Les indépendantistes catalans convoqués par les juges à Madrid

La crise catalane se déplace jeudi à Madrid où des dirigeants sécessionnistes doivent être ...
Les indépendantistes catalans convoqués par les juges à Madrid

Les indépendantistes catalans convoqués par les juges à Madrid

Photo: KEYSTONE/EPA/OLIVIER HOSLET

La crise catalane se déplace jeudi à Madrid où des dirigeants sécessionnistes doivent être entendus par des juges qui pourraient les inculper pour sédition. Leur chef, Carles Puigdemont, réfugié à Bruxelles, a d'ores et déjà dénoncé un 'procès politique'.

Le procureur général de l'Etat demande qu'une vingtaine de membres du gouvernement régional catalan destitué par Madrid et de députés soient inculpés pour détournement de fonds publics, sédition et rébellion. Les deux derniers délits sont passibles d'une peine maximale de 15 et 30 ans de prison.

Il les accuse d'avoir encouragé 'un mouvement d'insurrection active' au sein de la population catalane pour parvenir à la sécession.

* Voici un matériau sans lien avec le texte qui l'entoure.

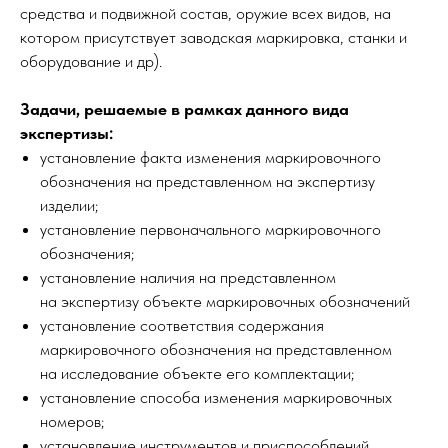
средства и подвижной состав, оружие всех видов, на
котором присутствует заводская маркировка, станки и
оборудование и др).
Задачи, решаемые в рамках данного вида
экспертизы:
установление факта изменения маркировочного
обозначения на представленном на экспертизу
изделии;
установление первоначального маркировочного
обозначения;
установление наличия на представленном
на экспертизу объекте маркировочных обозначений
установление соответствия содержания
маркировочного обозначения на представленном
на исследование объекте его комплектации;
установление способа изменения маркировочных
номеров;
установление инструментов и приспособлений,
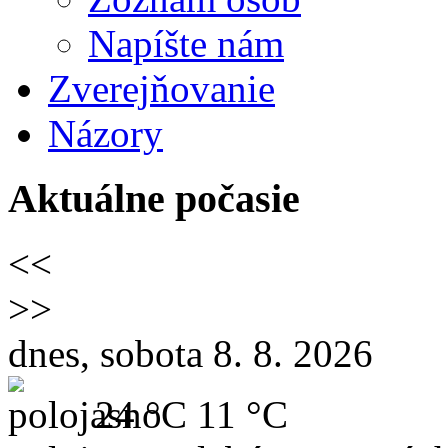
Napíšte nám
Zverejňovanie
Názory
Aktuálne počasie
<<
>>
dnes, sobota 8. 8. 2026
24 °C
11 °C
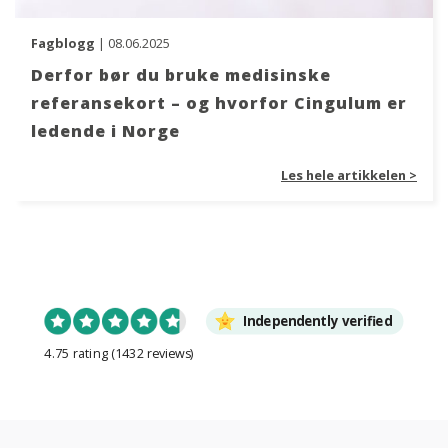
Fagblogg
| 08.06.2025
Derfor bør du bruke medisinske
referansekort – og hvorfor Cingulum er
ledende i Norge
Les hele artikkelen >
Independently verified
4.75 rating
(1432 reviews)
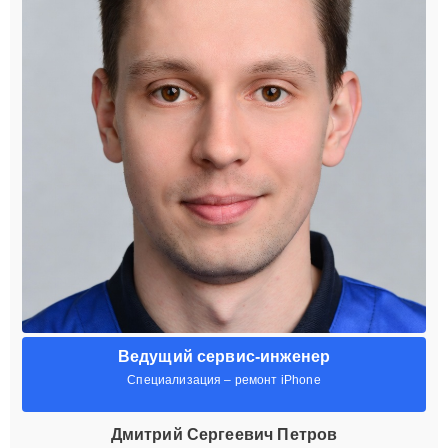
Ведущий сервис-инженер
Специализация – ремонт iPhone
Дмитрий Сергеевич Петров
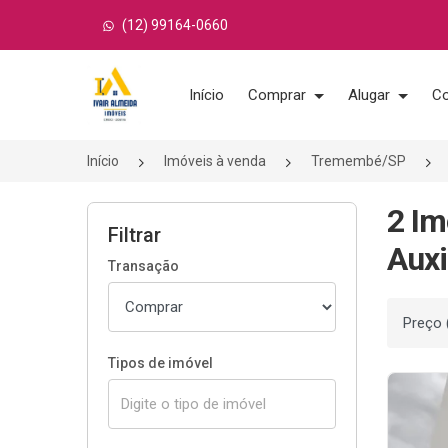
(12) 99164-0660
Página inicial
Início
Comprar
Alugar
Co
Início
Imóveis à venda
Tremembé/SP
2 Im
Filtrar
Auxi
Transação
Ordenar
Tipos de imóvel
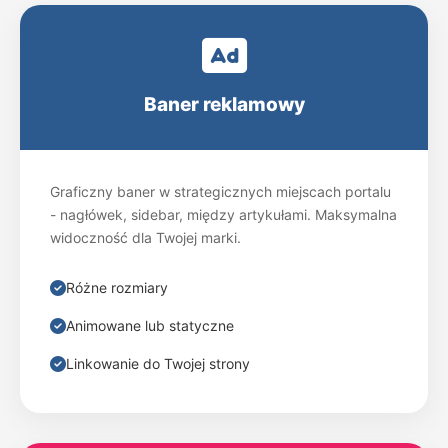
Bochnia
B
24bochnia.pl
Baner reklamowy
Bolesławiec
B
24boleslawiec.pl
Graficzny baner w strategicznych miejscach portalu
Brodnica
B
- nagłówek, sidebar, między artykułami. Maksymalna
24brodnica.pl
widoczność dla Twojej marki.
Brzeg
B
Różne rozmiary
24brzeg.pl
Animowane lub statyczne
Bydgoszcz
B
Linkowanie do Twojej strony
24bydgoszcz.pl
Bytom
B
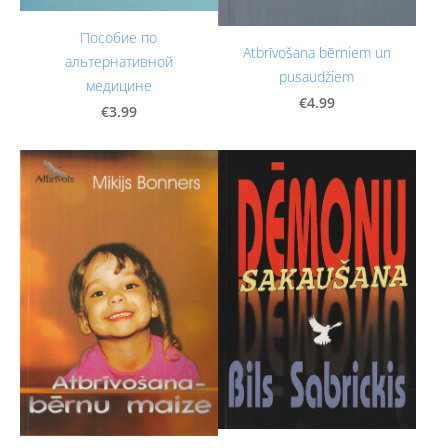
Пособие по
Atbrīvošana bērniem un
альтернативной
pusaudžiem
медицине
€4.99
€3.99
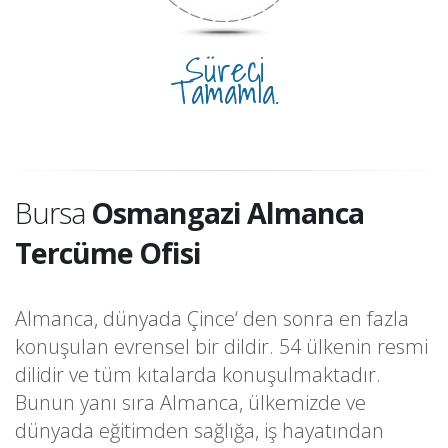
Süreci
Tamamla.
Bursa
Osmangazi Almanca
Tercüme Ofisi
Almanca, dünyada Çince‘ den sonra en fazla
konuşulan evrensel bir dildir. 54 ülkenin resmi
dilidir ve tüm kıtalarda konuşulmaktadır.
Bunun yanı sıra Almanca, ülkemizde ve
dünyada eğitimden sağlığa, iş hayatından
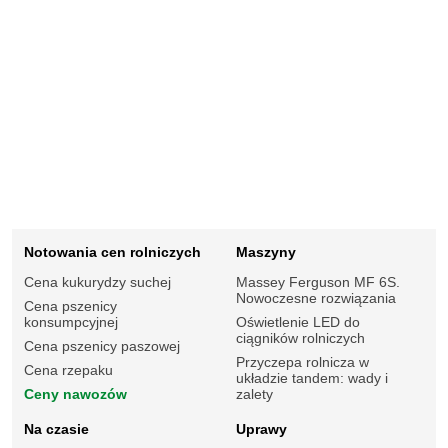
Notowania cen rolniczych
Maszyny
Cena kukurydzy suchej
Massey Ferguson MF 6S.
Nowoczesne rozwiązania
Cena pszenicy
konsumpcyjnej
Oświetlenie LED do
ciągników rolniczych
Cena pszenicy paszowej
Przyczepa rolnicza w
Cena rzepaku
układzie tandem: wady i
Ceny nawozów
zalety
Na czasie
Uprawy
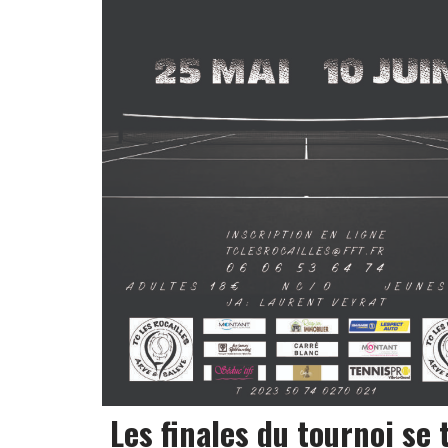
Les finales du tournoi se 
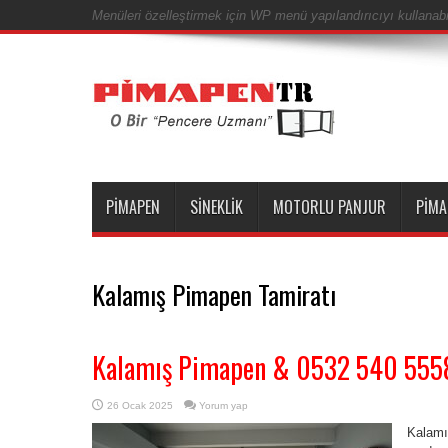
Menüleri özelleştirmek için WP menü yapılandırıcıyı kullanabil
PIMAPEN
SINEKLIK
MOTORLU PANJUR
PIMA
Kalamış Pimapen Tamiratı
Kalamış Pimapen & 0532 540 555
26 Ocak 2025
Yorum yap
Kalamı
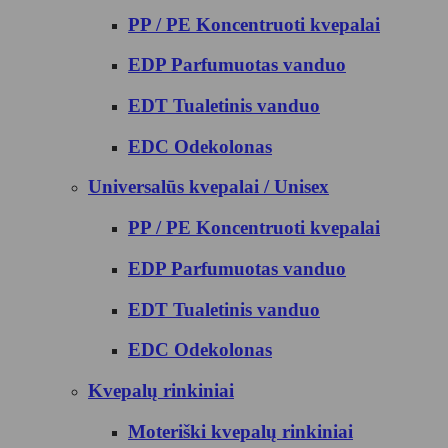
PP / PE Koncentruoti kvepalai
EDP Parfumuotas vanduo
EDT Tualetinis vanduo
EDC Odekolonas
Universalūs kvepalai / Unisex
PP / PE Koncentruoti kvepalai
EDP Parfumuotas vanduo
EDT Tualetinis vanduo
EDC Odekolonas
Kvepalų rinkiniai
Moteriški kvepalų rinkiniai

Le 27 octobre, 70 députés catalans sur 135 proclamaient l'indépendance de la 'République catalane'.

Quelques heures plus tard, le gouvernement espagnol prenait le contrôle de la région, destituant son gouvernement et dissolvant son Parlement pour convoquer de nouvelles élections le 21 décembre prochain.

La 'tactique' de Puigdemont

Le vice-président du gouvernement catalan, Oriol Junqueras, devrait être un des premiers à déposer jeudi dès 09h00 devant une juge d'instruction de l'audience nationale, juridiction chargée des dossiers sensibles. Si elle suit les réquisitions du parquet, elle peut non seulement les inculper mais ordonner leur détention préventive.

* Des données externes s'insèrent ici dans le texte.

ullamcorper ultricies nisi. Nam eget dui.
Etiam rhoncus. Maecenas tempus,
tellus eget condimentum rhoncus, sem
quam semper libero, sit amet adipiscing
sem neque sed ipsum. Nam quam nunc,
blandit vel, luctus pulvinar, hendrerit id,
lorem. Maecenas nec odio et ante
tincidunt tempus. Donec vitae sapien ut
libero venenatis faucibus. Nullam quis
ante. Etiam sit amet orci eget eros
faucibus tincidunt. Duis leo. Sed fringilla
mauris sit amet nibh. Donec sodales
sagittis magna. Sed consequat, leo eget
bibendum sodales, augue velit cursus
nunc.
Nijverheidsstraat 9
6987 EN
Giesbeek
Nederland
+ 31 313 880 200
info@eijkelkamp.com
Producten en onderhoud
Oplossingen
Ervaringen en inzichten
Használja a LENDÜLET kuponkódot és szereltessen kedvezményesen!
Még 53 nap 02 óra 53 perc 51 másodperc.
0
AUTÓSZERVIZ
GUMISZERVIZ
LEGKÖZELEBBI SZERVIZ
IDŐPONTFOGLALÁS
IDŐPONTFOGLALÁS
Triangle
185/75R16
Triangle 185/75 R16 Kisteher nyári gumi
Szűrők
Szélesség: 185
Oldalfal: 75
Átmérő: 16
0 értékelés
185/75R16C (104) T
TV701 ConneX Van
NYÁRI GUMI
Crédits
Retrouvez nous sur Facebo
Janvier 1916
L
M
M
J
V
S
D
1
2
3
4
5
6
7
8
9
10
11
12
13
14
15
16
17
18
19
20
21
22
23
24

Une demi-heure après, la présidente du Parlement Carme Forcadell et les quatre membres du bureau de cette assemblée doivent aussi être entendus, mais, en raison de leur privilège parlementaire, par un juge rattaché à la cour suprême.

Le dirigeant séparatiste catalan, Carles Puigdemont, a lui refusé de comparaître. Réfugié à Bruxelles avec quatre de ses 'ministres' destitués, il a dénoncé 'un procès politique'. Dans un communiqué, il a présenté comme une tactique concertée la division de son gouvernement.

Certains iront devant l'audience nationale 'dénoncer la volonté de la justice espagnole de poursuivre des idées politiques', les autres 'resteront à Bruxelles pour dénoncer devant la communauté internationale ce procès politique', a-t-il écrit.

Un des membres du bureau du Parlement - qui sera entendu jeudi - Joan Josep Nuet a pourtant jugé mercredi 'irresponsable' l'attitude de M. Puigdemont. 'Tous ceux qui sont cités à comparaître pourraient finir en détention préventive', parce qu'il a démontré que le risque de fuite existe, a-t-il déclaré.